* _What is being asked_: The entries are to be given back verbatim; no picture is to be copied.

Pictures paired with source code
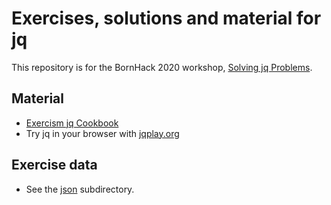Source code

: # Exercises, solutions and material for jq

This repository is for the BornHack 2020 workshop, [Solving jq Problems][bornhack2020].

## Material

- [Exercism jq Cookbook][exercism-cookbook]
- Try jq in your browser with [jqplay.org][jqplay]

## Exercise data

- See the [json](./json) subdirectory.

[bornhack2020]: https://bornhack.dk/bornhack-2020/program/solving-jq-problems/
[exercism-cookbook]: https://github.com/exercism/exercism/issues/5055
[jqplay]: https://jqplay.org/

* _Solution_:
Source code

: # Exercises, solutions and material for jq

This repository is for the BornHack 2020 workshop, [Solving jq Problems][bornhack2020].

## Material

- [Exercism jq Cookbook][exercism-cookbook]
- Try jq in your browser with [jqplay.org][jqplay]

## Exercise data

- See the [json](./json) subdirectory.

[bornhack2020]: https://bornhack.dk/bornhack-2020/program/solving-jq-problems/
[exercism-cookbook]: https://github.com/exercism/exercism/issues/5055
[jqplay]: https://jqplay.org/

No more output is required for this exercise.